Source texts of formatted documents:

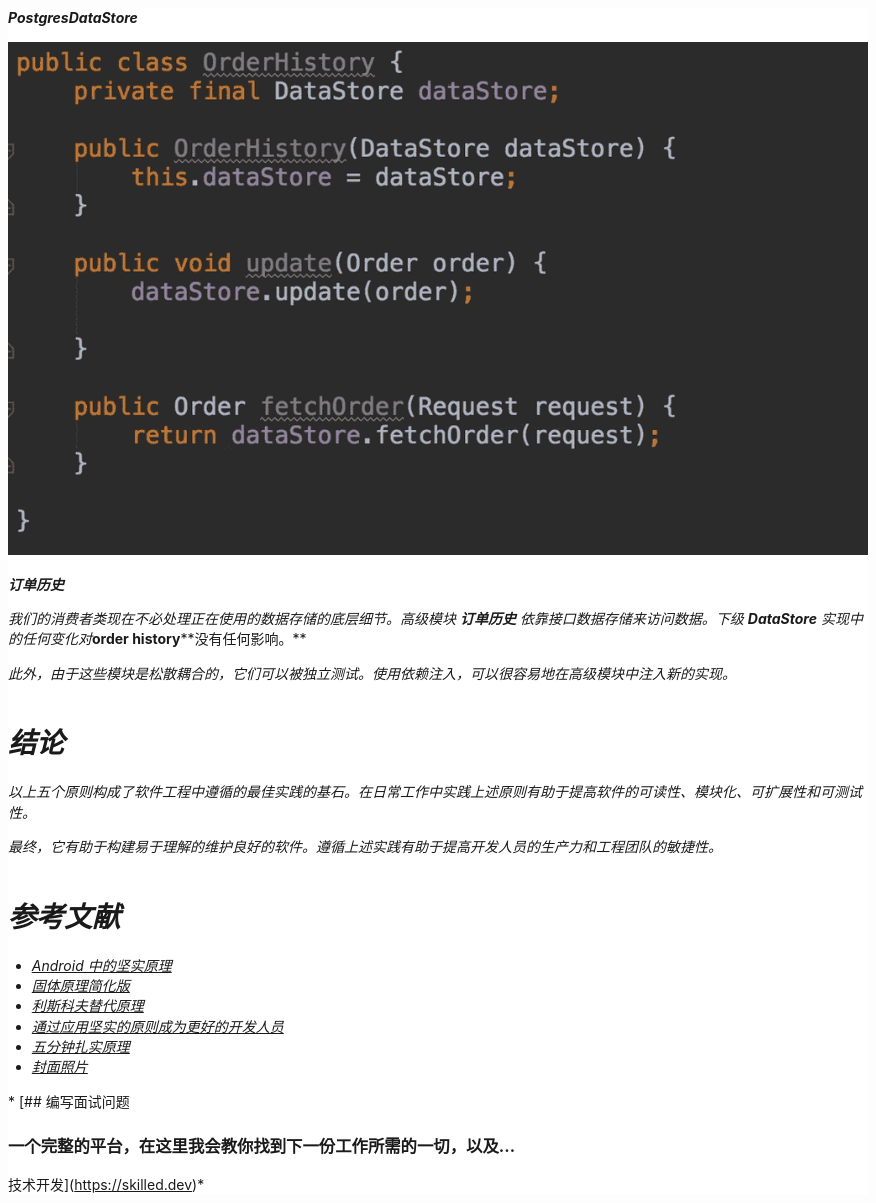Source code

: 
***PostgresDataStore***

*![](img/05c38bb29acb48314b905b0e7052b19d.png)*

***订单历史***

*我们的消费者类现在不必处理正在使用的数据存储的底层细节。高级模块 ***订单历史*** 依靠接口数据存储来访问数据。下级 ***DataStore*** 实现中的任何变化对***order history****没有任何影响。**

*此外，由于这些模块是松散耦合的，它们可以被独立测试。使用依赖注入，可以很容易地在高级模块中注入新的实现。*

# ***结论***

*以上五个原则构成了软件工程中遵循的最佳实践的基石。在日常工作中实践上述原则有助于提高软件的可读性、模块化、可扩展性和可测试性。*

*最终，它有助于构建易于理解的维护良好的软件。遵循上述实践有助于提高开发人员的生产力和工程团队的敏捷性。*

# ***参考文献***

*   *[Android 中的坚实原理](https://proandroiddev.com/exploring-s-o-l-i-d-principle-in-android-a90947f57cf0)*
*   *[固体原理简化版](https://itnext.io/solid-principles-explanation-and-examples-715b975dcad4)*
*   *[利斯科夫替代原理](https://dev.to/erikwhiting88/liskov-substitution-principle-in-3-minutes-2dc6)*
*   *[通过应用坚实的原则成为更好的开发人员](https://www.youtube.com/watch?v=rtmFCcjEgEw)*
*   *[五分钟扎实原理](https://medium.com/swlh/s-o-l-i-d-principles-explained-in-five-minutes-8d36b1da4f6b)*
*   *[封面照片](https://www.google.com/url?sa=i&url=https%3A%2F%2Fwww.pinterest.com%2Fpin%2F393220611216597358%2F&psig=AOvVaw1wiqQHCovfFQCcWfgVQYc1&ust=1591728875201000&source=images&cd=vfe&ved=0CAIQjRxqFwoTCNiTpO7z8ukCFQAAAAAdAAAAABAF)*

*[](https://skilled.dev) [## 编写面试问题

### 一个完整的平台，在这里我会教你找到下一份工作所需的一切，以及…

技术开发](https://skilled.dev)*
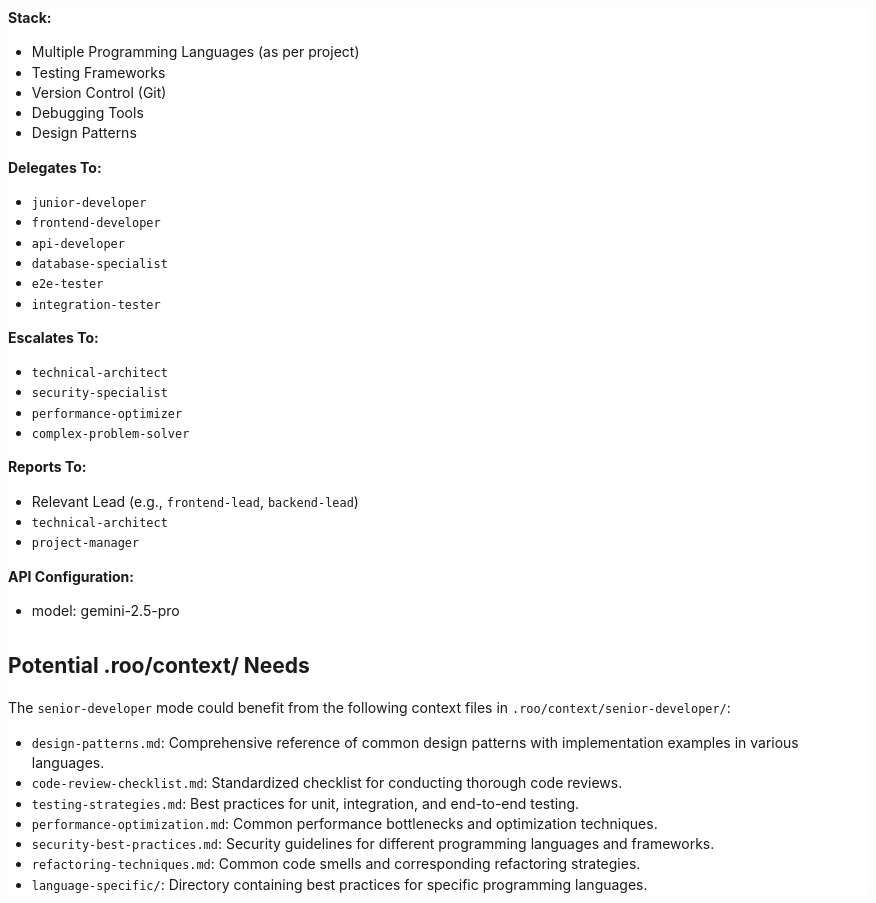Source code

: **Stack:**
- Multiple Programming Languages (as per project)
- Testing Frameworks
- Version Control (Git)
- Debugging Tools
- Design Patterns

**Delegates To:**
- `junior-developer`
- `frontend-developer`
- `api-developer`
- `database-specialist`
- `e2e-tester`
- `integration-tester`

**Escalates To:**
- `technical-architect`
- `security-specialist`
- `performance-optimizer`
- `complex-problem-solver`

**Reports To:**
- Relevant Lead (e.g., `frontend-lead`, `backend-lead`)
- `technical-architect`
- `project-manager`

**API Configuration:**
- model: gemini-2.5-pro

## Potential .roo/context/ Needs

The `senior-developer` mode could benefit from the following context files in `.roo/context/senior-developer/`:

- `design-patterns.md`: Comprehensive reference of common design patterns with implementation examples in various languages.
- `code-review-checklist.md`: Standardized checklist for conducting thorough code reviews.
- `testing-strategies.md`: Best practices for unit, integration, and end-to-end testing.
- `performance-optimization.md`: Common performance bottlenecks and optimization techniques.
- `security-best-practices.md`: Security guidelines for different programming languages and frameworks.
- `refactoring-techniques.md`: Common code smells and corresponding refactoring strategies.
- `language-specific/`: Directory containing best practices for specific programming languages.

» Exercise requirements: Could you set down every entry above exactly as it stands, with no images?

» Answer to this exercise:
Source code

: 
***PostgresDataStore***

*![](img/05c38bb29acb48314b905b0e7052b19d.png)*

***订单历史***

*我们的消费者类现在不必处理正在使用的数据存储的底层细节。高级模块 ***订单历史*** 依靠接口数据存储来访问数据。下级 ***DataStore*** 实现中的任何变化对***order history****没有任何影响。**

*此外，由于这些模块是松散耦合的，它们可以被独立测试。使用依赖注入，可以很容易地在高级模块中注入新的实现。*

# ***结论***

*以上五个原则构成了软件工程中遵循的最佳实践的基石。在日常工作中实践上述原则有助于提高软件的可读性、模块化、可扩展性和可测试性。*

*最终，它有助于构建易于理解的维护良好的软件。遵循上述实践有助于提高开发人员的生产力和工程团队的敏捷性。*

# ***参考文献***

*   *[Android 中的坚实原理](https://proandroiddev.com/exploring-s-o-l-i-d-principle-in-android-a90947f57cf0)*
*   *[固体原理简化版](https://itnext.io/solid-principles-explanation-and-examples-715b975dcad4)*
*   *[利斯科夫替代原理](https://dev.to/erikwhiting88/liskov-substitution-principle-in-3-minutes-2dc6)*
*   *[通过应用坚实的原则成为更好的开发人员](https://www.youtube.com/watch?v=rtmFCcjEgEw)*
*   *[五分钟扎实原理](https://medium.com/swlh/s-o-l-i-d-principles-explained-in-five-minutes-8d36b1da4f6b)*
*   *[封面照片](https://www.google.com/url?sa=i&url=https%3A%2F%2Fwww.pinterest.com%2Fpin%2F393220611216597358%2F&psig=AOvVaw1wiqQHCovfFQCcWfgVQYc1&ust=1591728875201000&source=images&cd=vfe&ved=0CAIQjRxqFwoTCNiTpO7z8ukCFQAAAAAdAAAAABAF)*

*[](https://skilled.dev) [## 编写面试问题

### 一个完整的平台，在这里我会教你找到下一份工作所需的一切，以及…

技术开发](https://skilled.dev)*
Source code

: **Stack:**
- Multiple Programming Languages (as per project)
- Testing Frameworks
- Version Control (Git)
- Debugging Tools
- Design Patterns

**Delegates To:**
- `junior-developer`
- `frontend-developer`
- `api-developer`
- `database-specialist`
- `e2e-tester`
- `integration-tester`

**Escalates To:**
- `technical-architect`
- `security-specialist`
- `performance-optimizer`
- `complex-problem-solver`

**Reports To:**
- Relevant Lead (e.g., `frontend-lead`, `backend-lead`)
- `technical-architect`
- `project-manager`

**API Configuration:**
- model: gemini-2.5-pro

## Potential .roo/context/ Needs

The `senior-developer` mode could benefit from the following context files in `.roo/context/senior-developer/`:

- `design-patterns.md`: Comprehensive reference of common design patterns with implementation examples in various languages.
- `code-review-checklist.md`: Standardized checklist for conducting thorough code reviews.
- `testing-strategies.md`: Best practices for unit, integration, and end-to-end testing.
- `performance-optimization.md`: Common performance bottlenecks and optimization techniques.
- `security-best-practices.md`: Security guidelines for different programming languages and frameworks.
- `refactoring-techniques.md`: Common code smells and corresponding refactoring strategies.
- `language-specific/`: Directory containing best practices for specific programming languages.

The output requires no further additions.